A new study by the Center for Media and Democracy has found that television stations around the country continue to air corporate produced video news releases (VNRs) without identifying their source, despite an FCC investigation into the issue.

A new study by the Center for Media and Democracy has found that news stations around the country continue to air video news releases (VNRs) produced and sponsored by corporations. This is despite a Federal Communications Commission (FCC) investigation undertaken in response to a previous study by the Center earlier this year. VNRs are corporate funded public relations videos that are designed to resemble independent news reporting and frequently promote products or even positions friendly to corporations or industries. For example, in addition to a host of VNRs promoting products, the study documented one VNR that was designed to promote doubt about global warming. According to the study, the VNR had ties to the oil giant Exxon-Mobil.

The aforementioned VNR promoting skepticism regarding global warming is just one of 54 VNRs (around 2% of the estimated 5,000 given to television stations in a six-month period) documented in the Center for Media and Democracy’s “Still Not the News: Stations Overwhelmingly Fail to Disclose VNRs” study. The study, a follow up to the April 6, 2006 “Fake TV News: Widespread and Undisclosed” study; found that news stations are still failing to disclose which entities produced VNRs. The Center found that 90% of the time television stations made no attempt to disclose the source of the VNR and often made it appear to be a legitimate news story by re-recording the narration, editing the segment, or even removing corporate supplied disclosure notices.

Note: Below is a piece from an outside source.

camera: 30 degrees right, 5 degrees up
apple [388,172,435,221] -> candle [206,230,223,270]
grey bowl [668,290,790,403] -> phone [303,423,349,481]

Public relations firms produce the VNRs to integrate advertising into newscasts with the understanding that in an era of media consolidation, cuts in news staff, and emphasis on generating profits from newscasts, stations are likely to air VNRs as a means of reducing costs. As media ownership has consolidated the use of PR packaged news has increased as a way of enhancing profits, with 80% of the stations implicated in the Center’s research being owned by large media conglomerates such as News Corp, Tribune Broadcasting, Gannett, and Sinclair Broadcasting.

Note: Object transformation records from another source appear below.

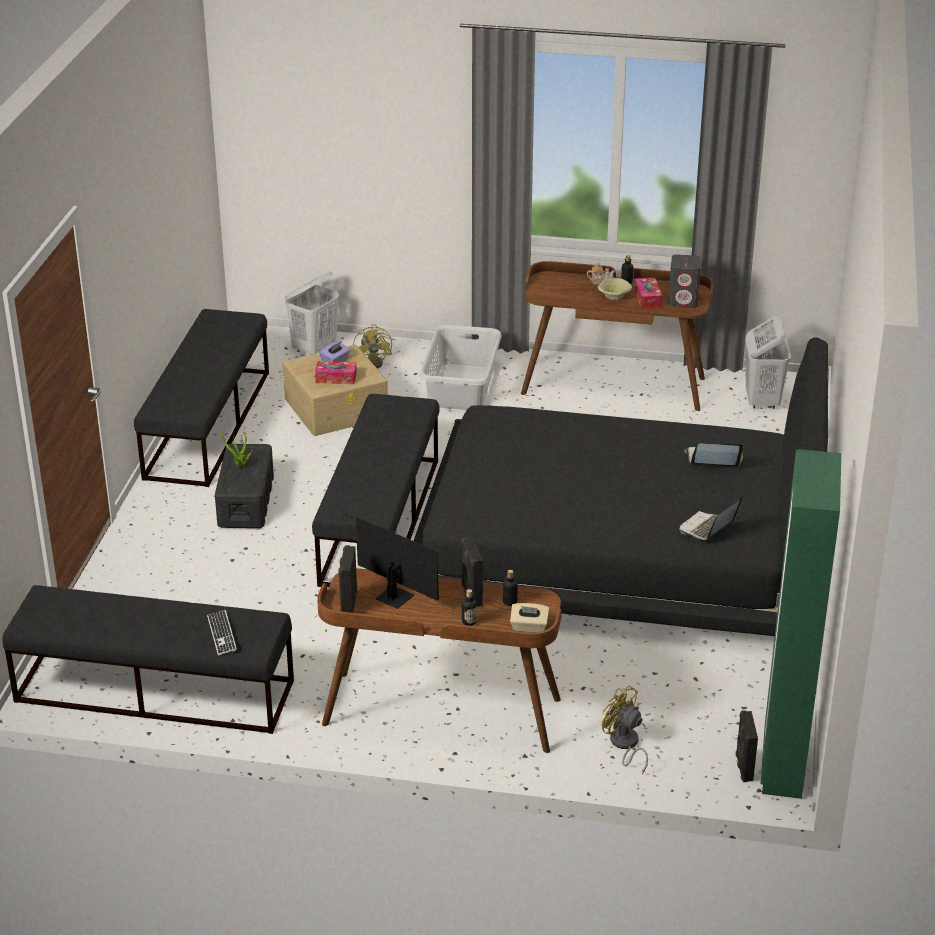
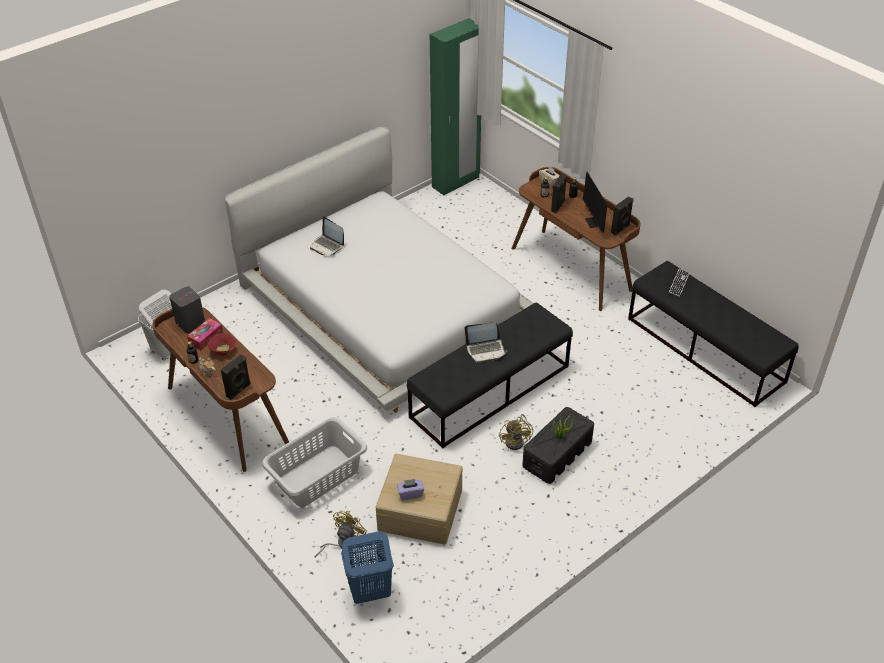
camera: 140 degrees left, 10 degrees up
black bench [134,309,269,487] -> none
white laundry basket [285,272,339,355] -> blue laundry basket [341,531,394,604]
tissue box [315,361,357,384] -> none
black bed [414,338,828,636] -> white bed [225,127,534,413]
beige bowl [598,278,632,301] -> red bowl [208,333,236,356]
yellow fan [602,686,648,774] -> yellow fan moved to [499,414,533,450]
laptop [679,496,743,540] -> laptop moved to [464,322,507,363]
black speaker [736,710,758,782] -> black speaker moved to [221,354,251,400]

The initial study resulted in an FCC investigation, launched in August, in response to organizing that led to tens of thousands of letters being sent to the FCC according to Free Press, a group that organized a campaign against fake news. When the FCC began its investigation by sending letters of inquiry to the owners of the 77 stations cited in the original report, two industry groups responded with an active campaign designed to end the investigation. The Radio-Television News Directors Association sent a letter to the FCC in October urging that the investigation be halted and that the letters to the stations be rescinded, as it opposed any enforcement action by the FCC before the completion of a more general review of VNR usage and believes that sponsorship identification rules do not apply “in most cases where a licensee has not received or been promised consideration for broadcast of certain material.” The Association, with a code of ethics for news reporting that would seem to prohibit the airing of unsourced VNRs, has failed to oppose such VNRs despite their self-proclaimed duty of setting standards for news gathering and reporting. The National Association of Broadcast Communicators, a consortium formed by fifteen public relations firms over the summer in response to the organized campaign against VNRs, is calling for voluntary industry self-regulation. Despite the PR industries attempt to dismiss the issue, it is clearly a problem, with eight of the stations under investigation by the FCC airing VNRs during the second study period.

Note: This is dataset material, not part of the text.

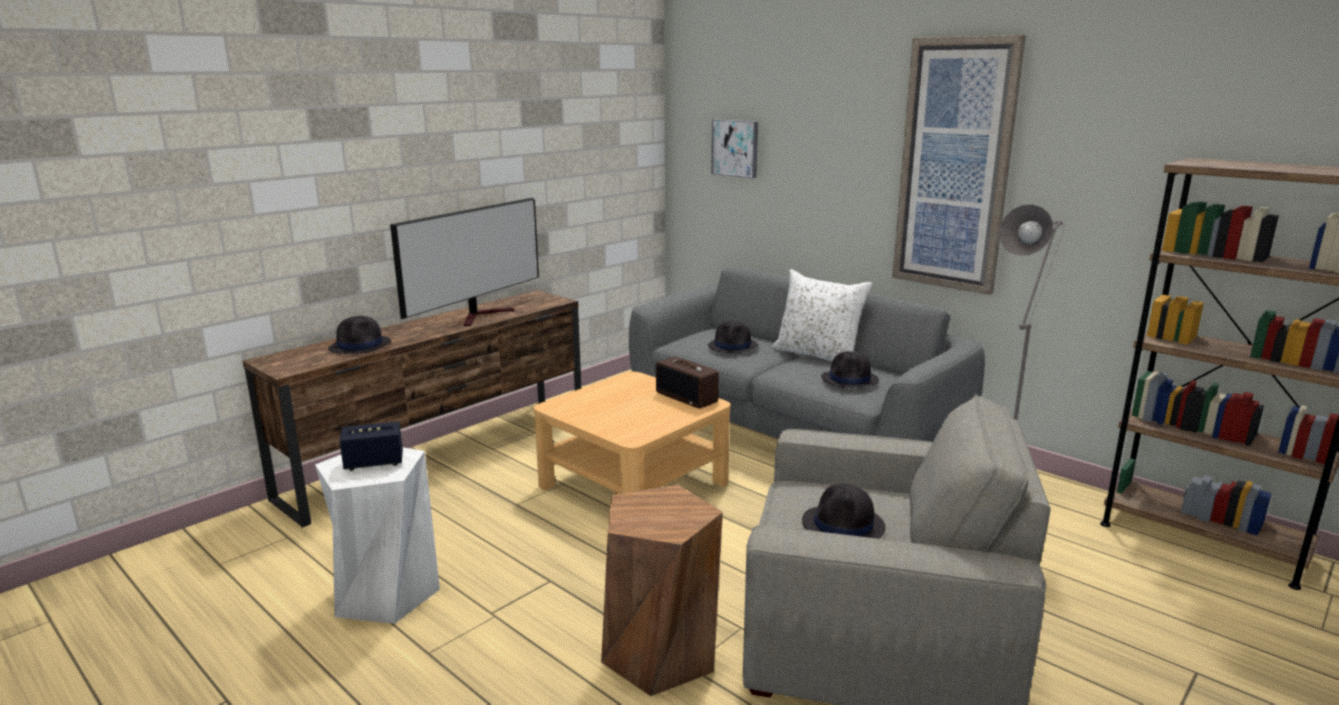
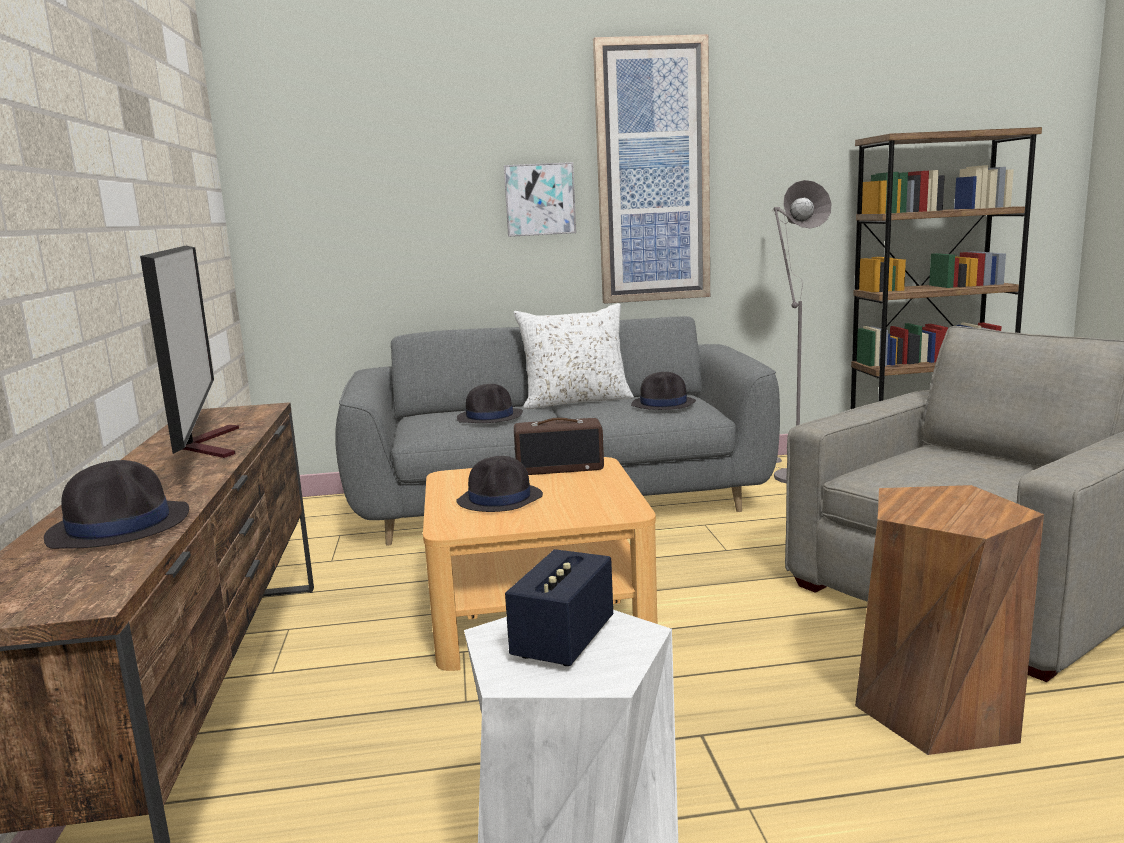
camera: 50 degrees left, 5 degrees down
picture [711,119,758,178] -> picture moved to [504,162,576,237]
black hat [802,484,886,539] -> black hat moved to [456,456,543,512]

Free Press has setup an online email action that readers can use to call for the FCC to extend its investigation, as well as state-specific email actions for states where VNRs have aired. The Center for Media and Democracy has documented the airing of three VNRs in Michigan and consequently readers are able to send a Michigan specific message to the FCC as well. VNRs aired in Michigan were documented on WWTV-9 in Tustin (Cadillac area), WILX-10 in Lansing, and WJBK-2 in Southfield (Detroit area).